WHAT IS EXPECTED >>
All lines in the data below carrying the string "down" are to be located and copied.

....

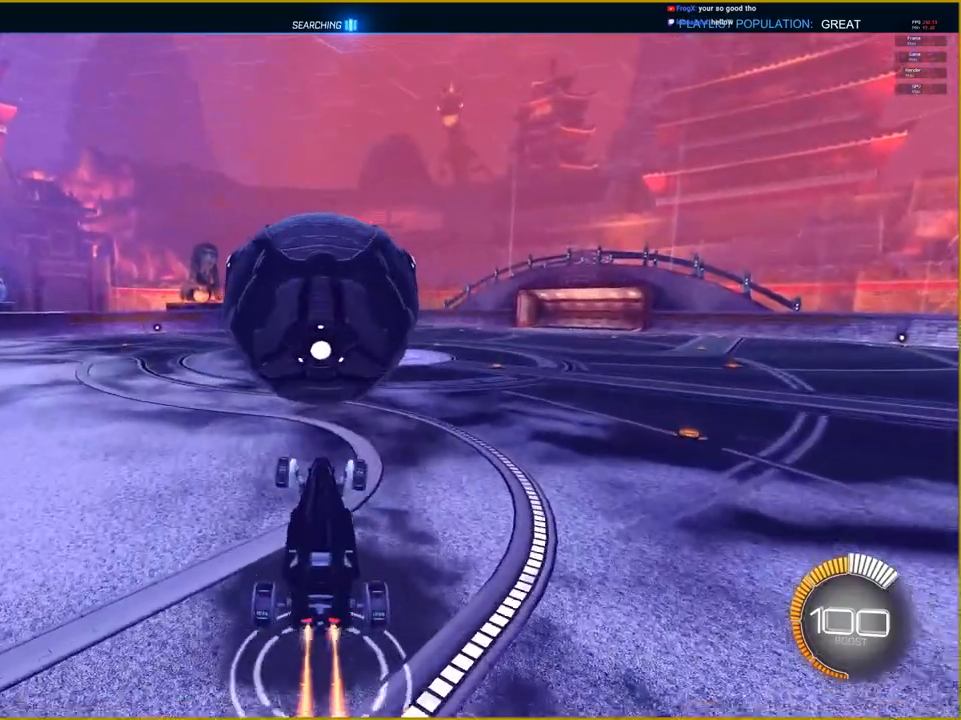
{"buttons": ["CROSS", "L1", "R1"], "left_stick": "right", "right_stick": "center", "events": [[67, "left_stick", "right"], [83, "L1", "down"]]}
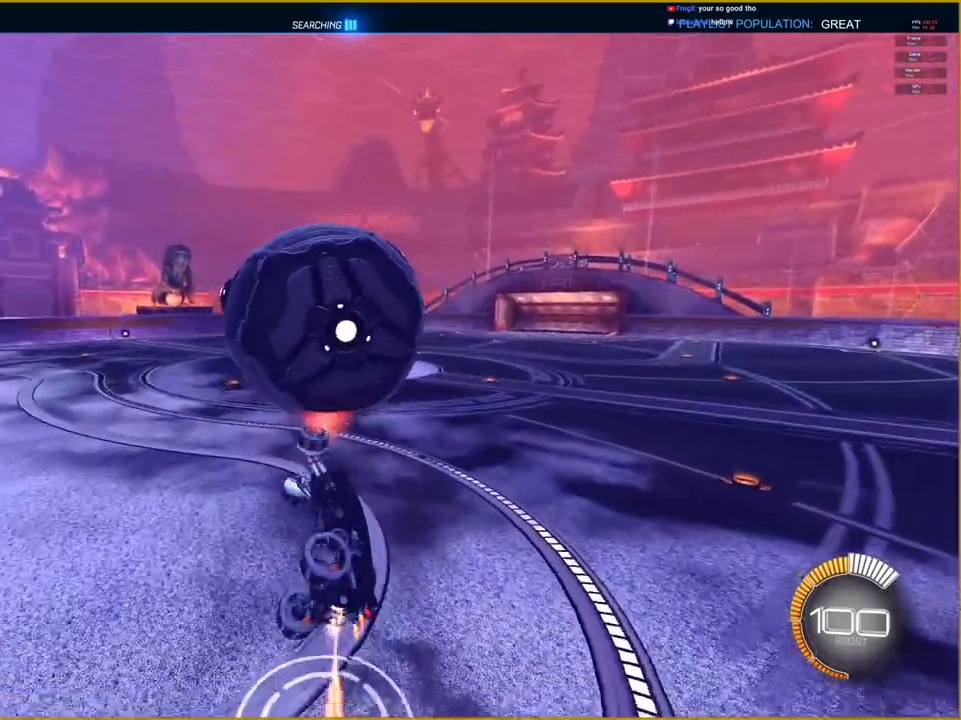
{"buttons": ["CROSS", "L1", "R1"], "left_stick": "right", "right_stick": "center", "events": []}
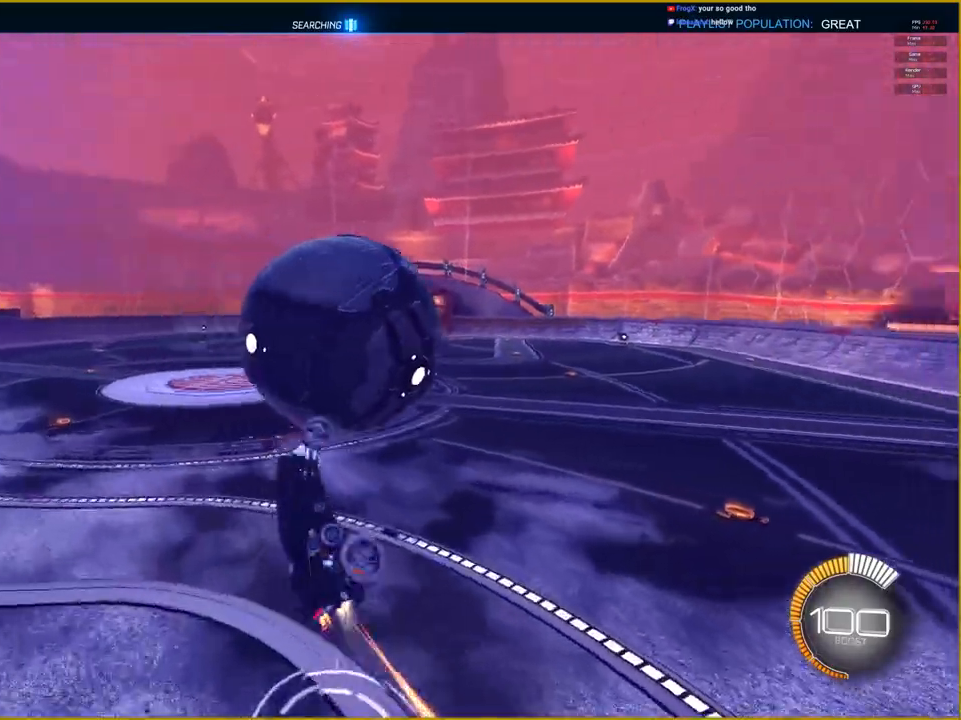
{"buttons": ["L1"], "left_stick": "right", "right_stick": "center", "events": [[283, "R1", "up"], [317, "CROSS", "up"]]}
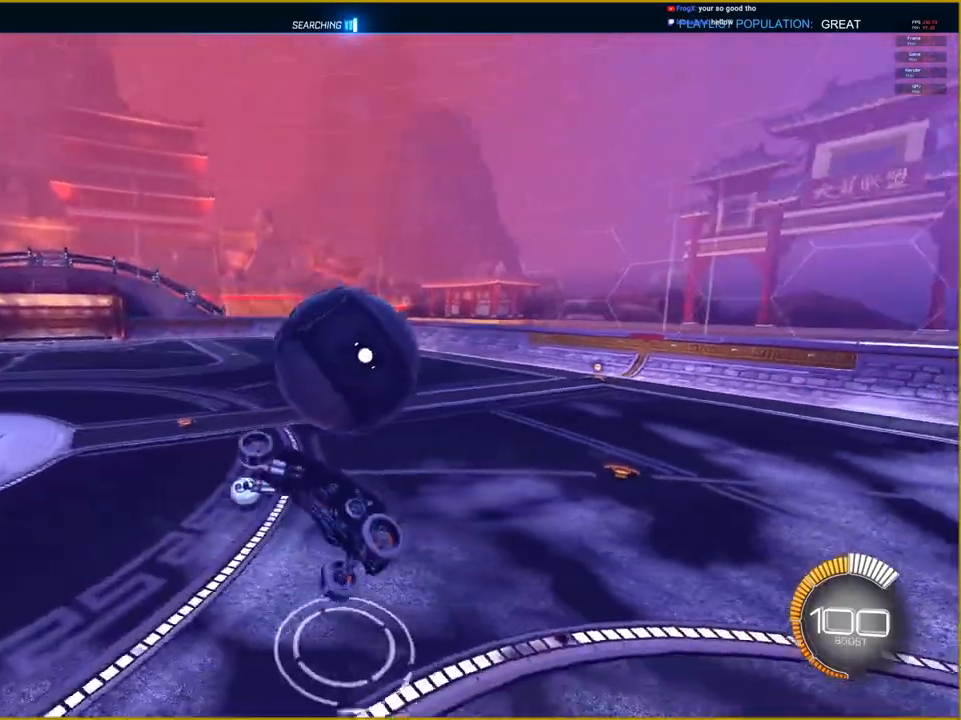
{"buttons": ["L1"], "left_stick": "right", "right_stick": "center", "events": []}
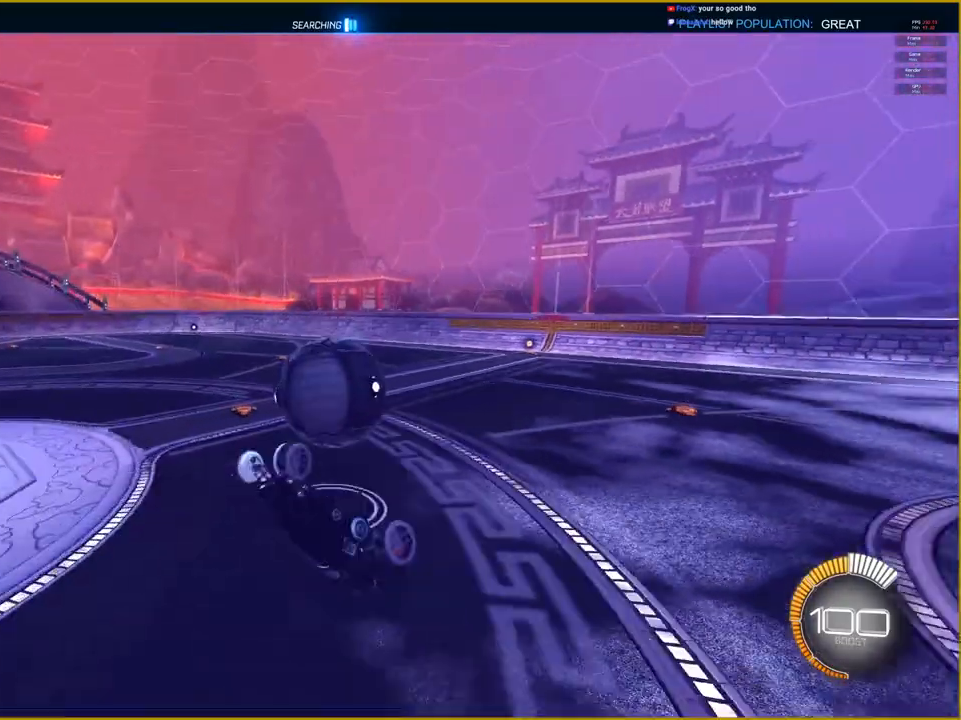
{"buttons": ["R2"], "left_stick": "center", "right_stick": "center", "events": [[33, "L1", "up"], [117, "R2", "down"], [133, "left_stick", "center"]]}
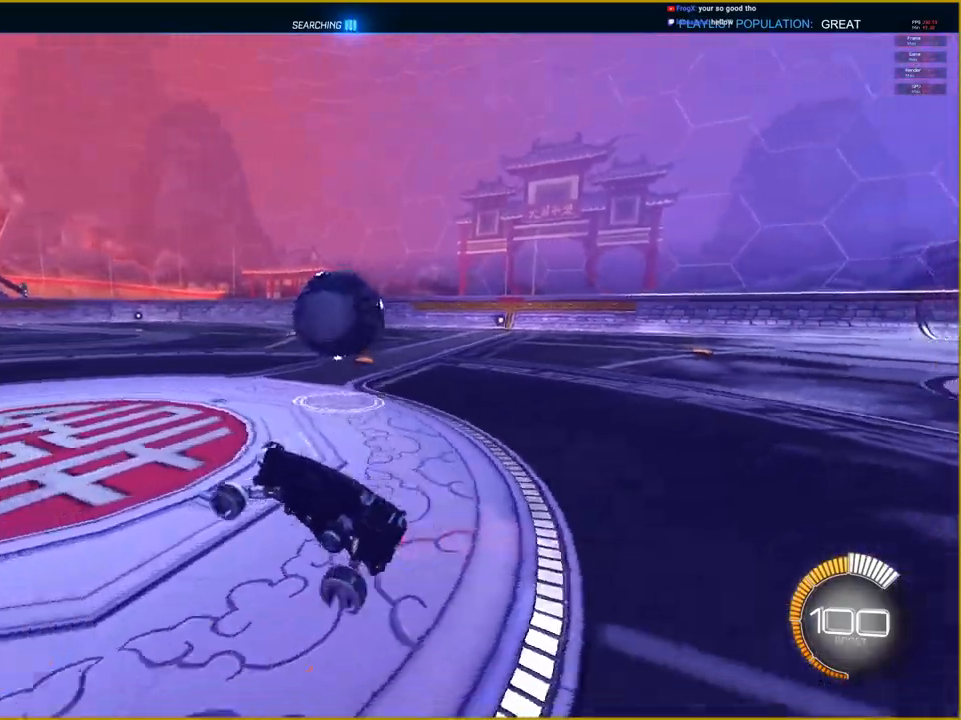
{"buttons": ["R2"], "left_stick": "right", "right_stick": "center", "events": [[100, "left_stick", "right"]]}
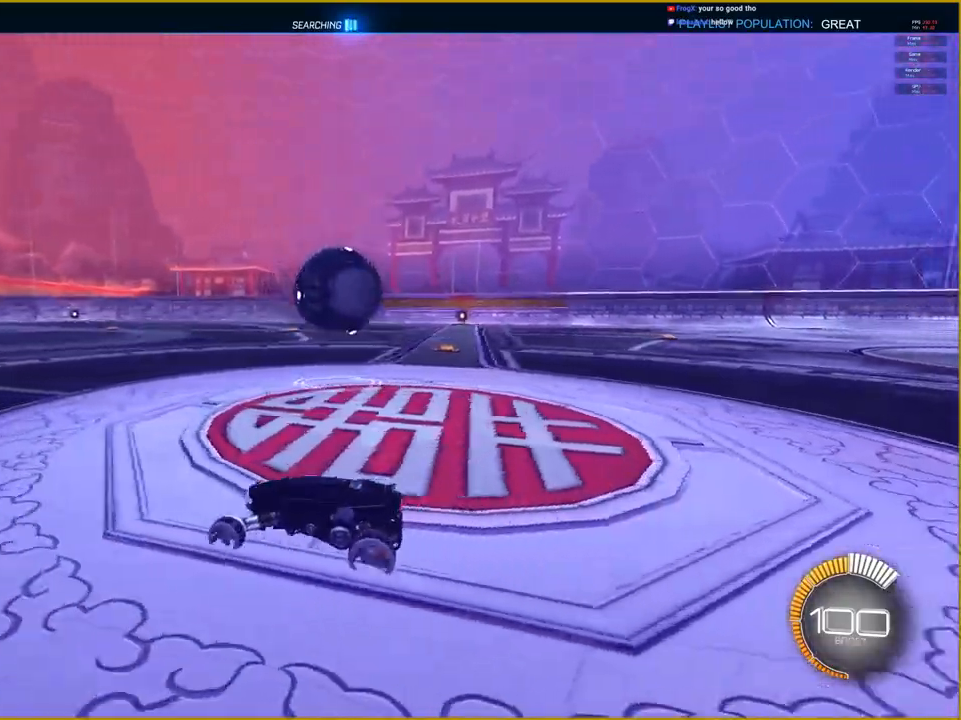
{"buttons": ["R2"], "left_stick": "right", "right_stick": "center", "events": []}
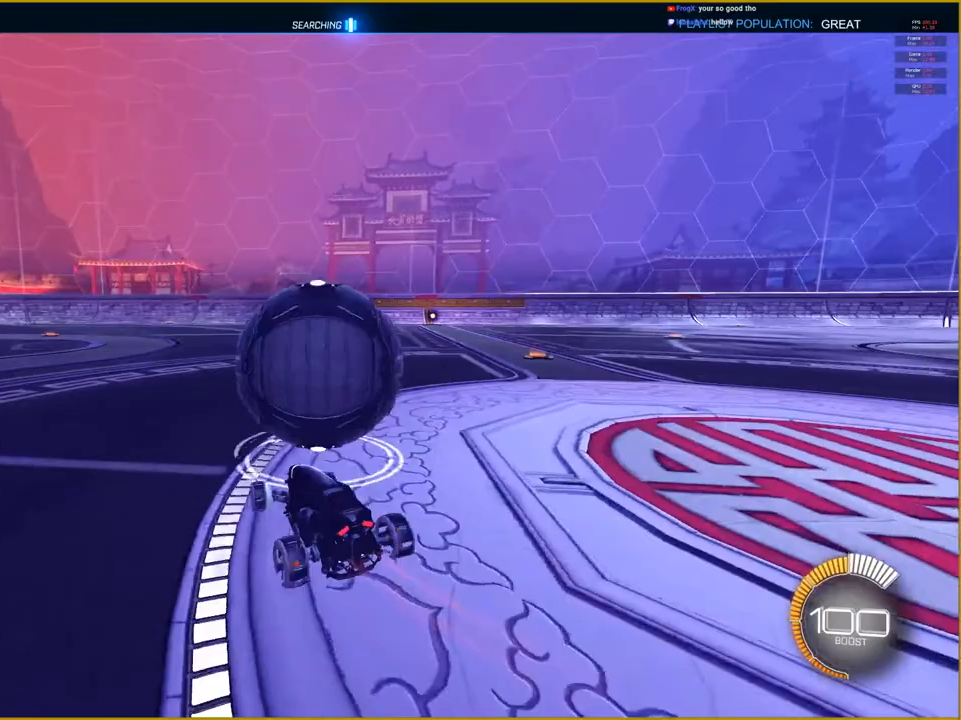
{"buttons": ["R2"], "left_stick": "left", "right_stick": "center", "events": [[117, "left_stick", "center"], [300, "left_stick", "left"]]}
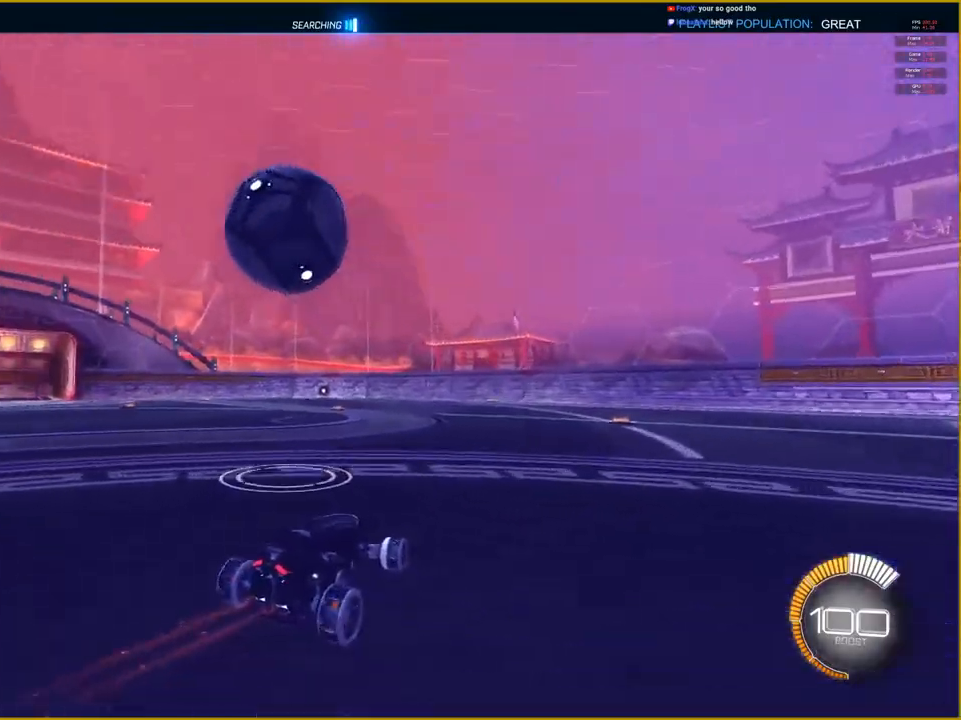
{"buttons": ["CROSS", "R1", "R2"], "left_stick": "down", "right_stick": "center", "events": [[50, "left_stick", "center"], [250, "left_stick", "left"], [317, "R1", "down"], [350, "CROSS", "down"], [367, "left_stick", "down"]]}
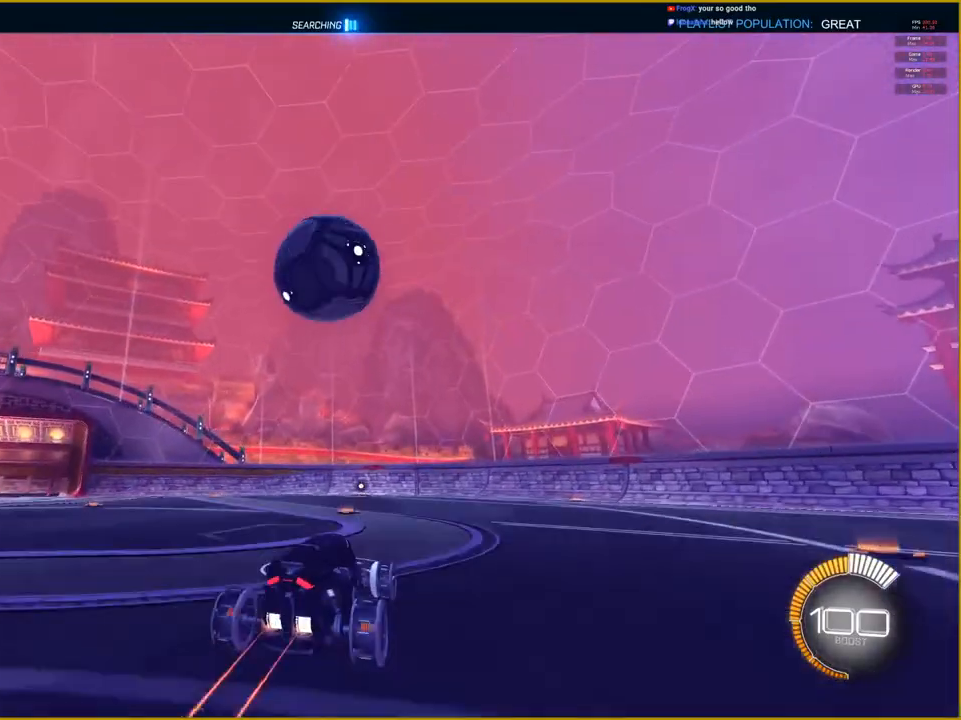
{"buttons": ["CROSS", "R1", "R2"], "left_stick": "center", "right_stick": "center", "events": [[83, "left_stick", "center"]]}
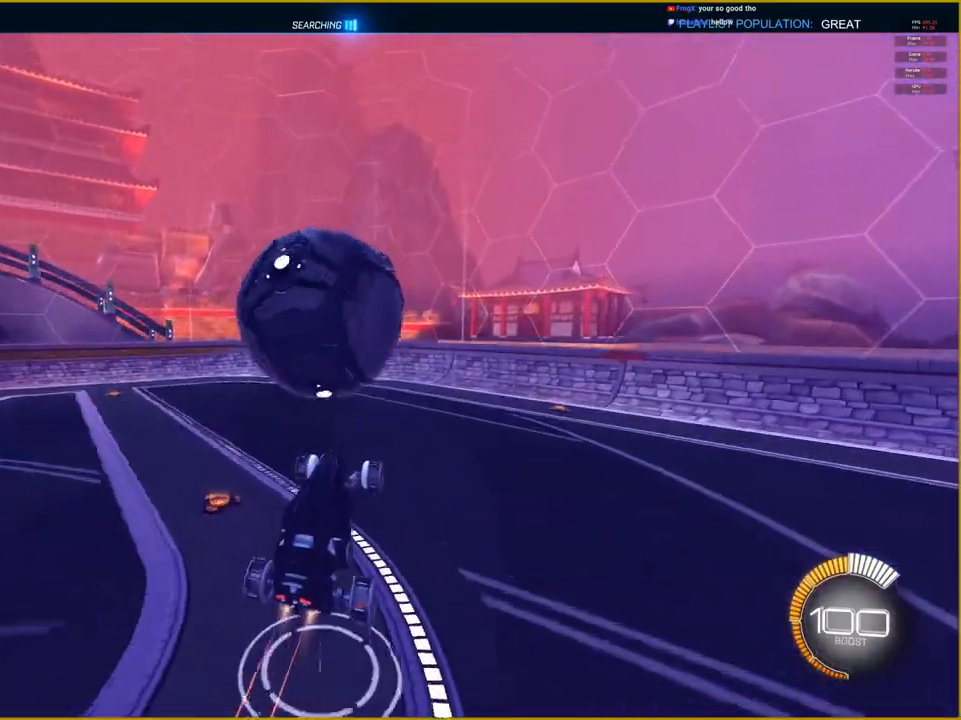
{"buttons": [], "left_stick": "left", "right_stick": "center", "events": [[67, "left_stick", "left"], [317, "CROSS", "up"], [350, "R1", "up"], [417, "R2", "up"]]}
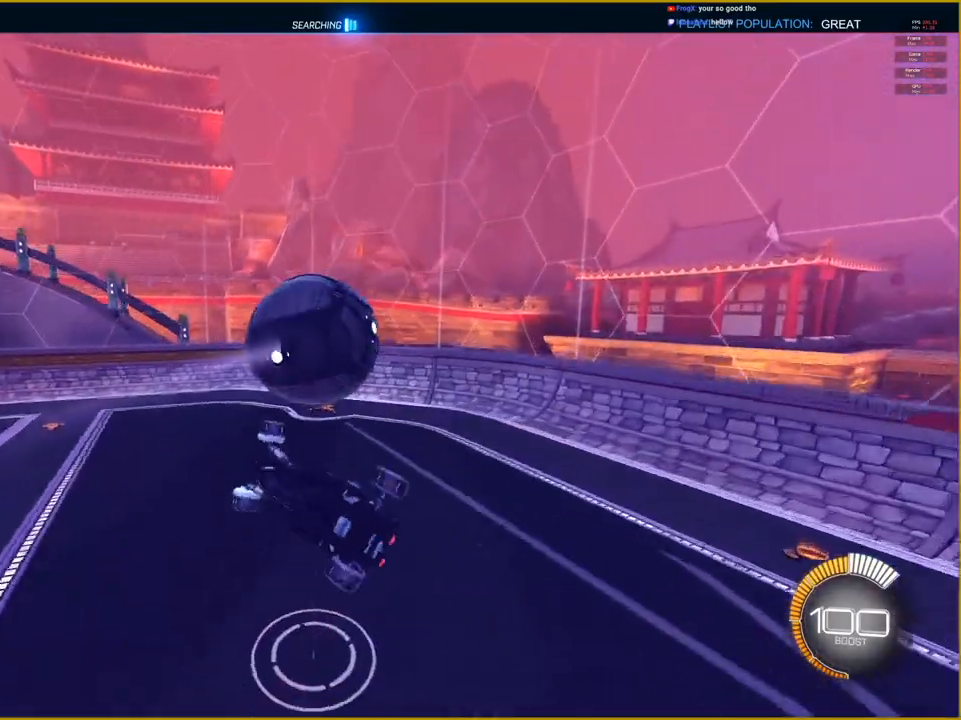
{"buttons": ["L1"], "left_stick": "left", "right_stick": "center", "events": [[83, "L1", "down"]]}
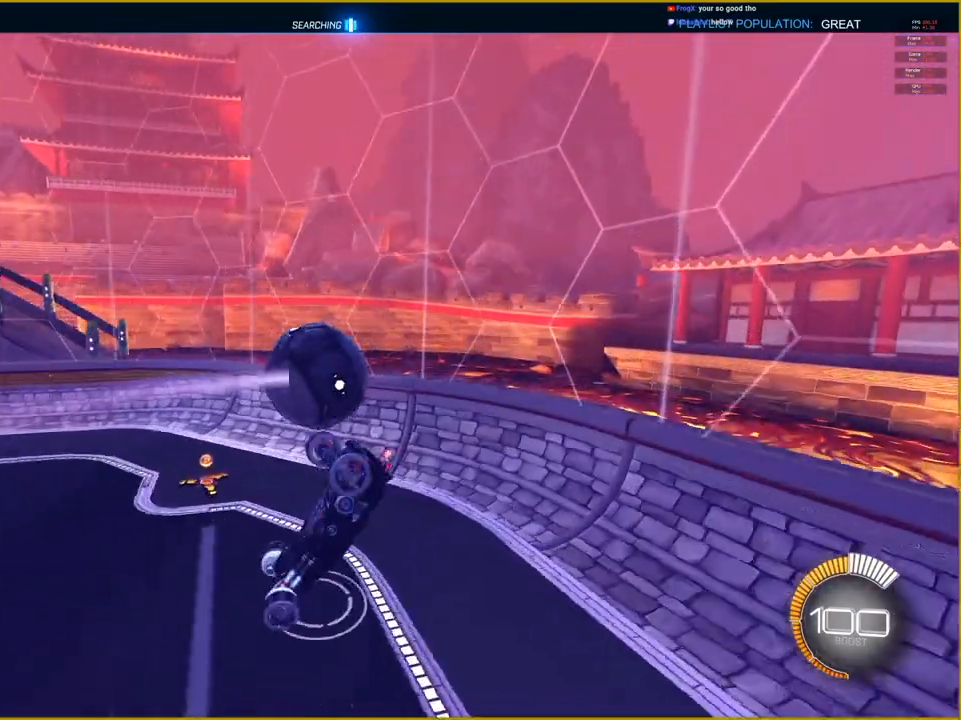
{"buttons": ["R2"], "left_stick": "center", "right_stick": "center", "events": [[283, "L1", "up"], [317, "left_stick", "center"], [367, "R2", "down"]]}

....

EXPECTED ANSWER >>
{"buttons": ["CROSS", "L1", "R1"], "left_stick": "right", "right_stick": "center", "events": [[67, "left_stick", "right"], [83, "L1", "down"]]}
{"buttons": ["R2"], "left_stick": "center", "right_stick": "center", "events": [[33, "L1", "up"], [117, "R2", "down"], [133, "left_stick", "center"]]}
{"buttons": ["CROSS", "R1", "R2"], "left_stick": "down", "right_stick": "center", "events": [[50, "left_stick", "center"], [250, "left_stick", "left"], [317, "R1", "down"], [350, "CROSS", "down"], [367, "left_stick", "down"]]}
{"buttons": ["L1"], "left_stick": "left", "right_stick": "center", "events": [[83, "L1", "down"]]}
{"buttons": ["R2"], "left_stick": "center", "right_stick": "center", "events": [[283, "L1", "up"], [317, "left_stick", "center"], [367, "R2", "down"]]}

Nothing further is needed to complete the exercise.